> _Directive_: Filter the data below down to the lines that contain the string "True", and copy each of those lines without any changes.

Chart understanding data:
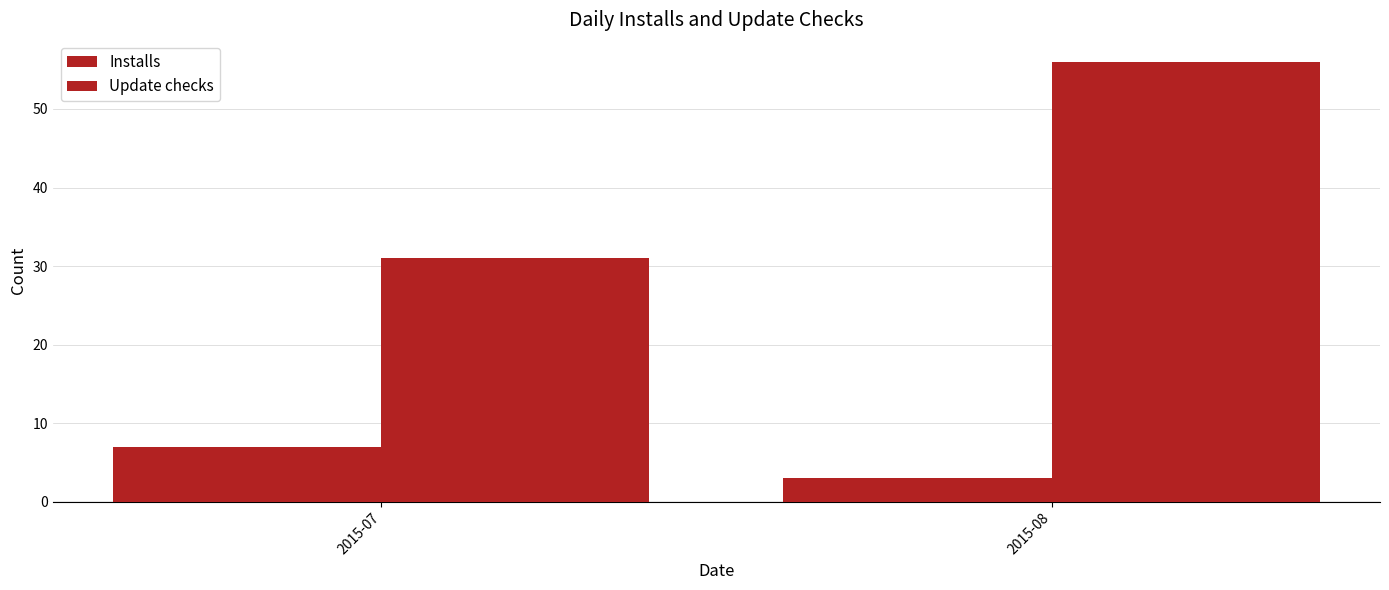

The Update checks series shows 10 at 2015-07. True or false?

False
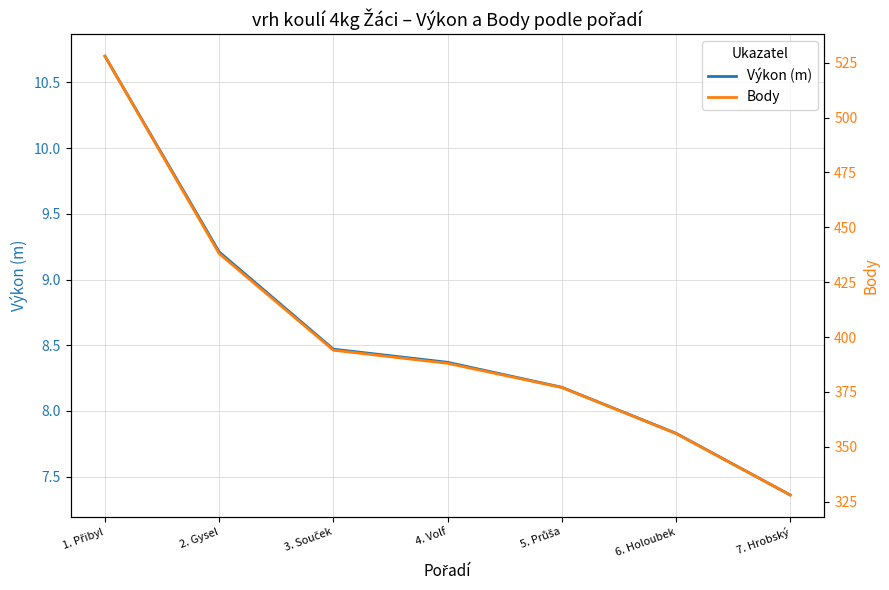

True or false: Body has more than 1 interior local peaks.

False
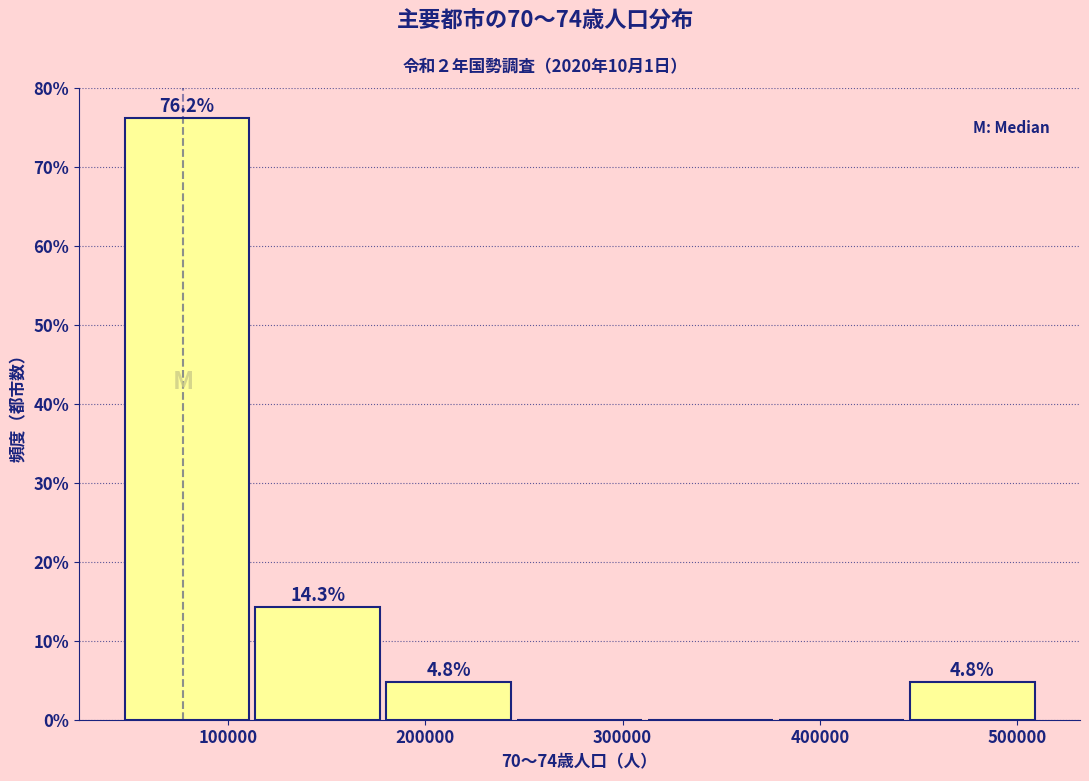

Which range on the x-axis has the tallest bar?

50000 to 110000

> _Written answer_:
The Update checks series shows 10 at 2015-07. True or false?
True or false: Body has more than 1 interior local peaks.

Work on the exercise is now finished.